• 任务说明: 把下面记录里的每一行文字一字不改地提取出来，答案里不要放图片。

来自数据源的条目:
========

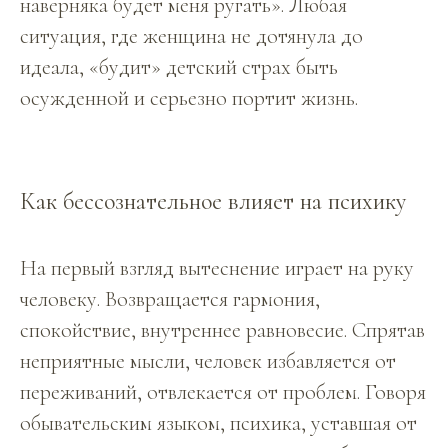
наверняка будет меня ругать». Любая
ситуация, где женщина не дотянула до
идеала, «будит» детский страх быть
осужденной и серьезно портит жизнь.
Как бессознательное влияет на психику
На первый взгляд вытеснение играет на руку
человеку. Возвращается гармония,
спокойствие, внутреннее равновесие. Спрятав
неприятные мысли, человек избавляется от
переживаний, отвлекается от проблем. Говоря
обывательским языком, психика, уставшая от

========

• 任务答案:
наверняка будет меня ругать». Любая
ситуация, где женщина не дотянула до
идеала, «будит» детский страх быть
осужденной и серьезно портит жизнь.
Как бессознательное влияет на психику
На первый взгляд вытеснение играет на руку
человеку. Возвращается гармония,
спокойствие, внутреннее равновесие. Спрятав
неприятные мысли, человек избавляется от
переживаний, отвлекается от проблем. Говоря
обывательским языком, психика, уставшая от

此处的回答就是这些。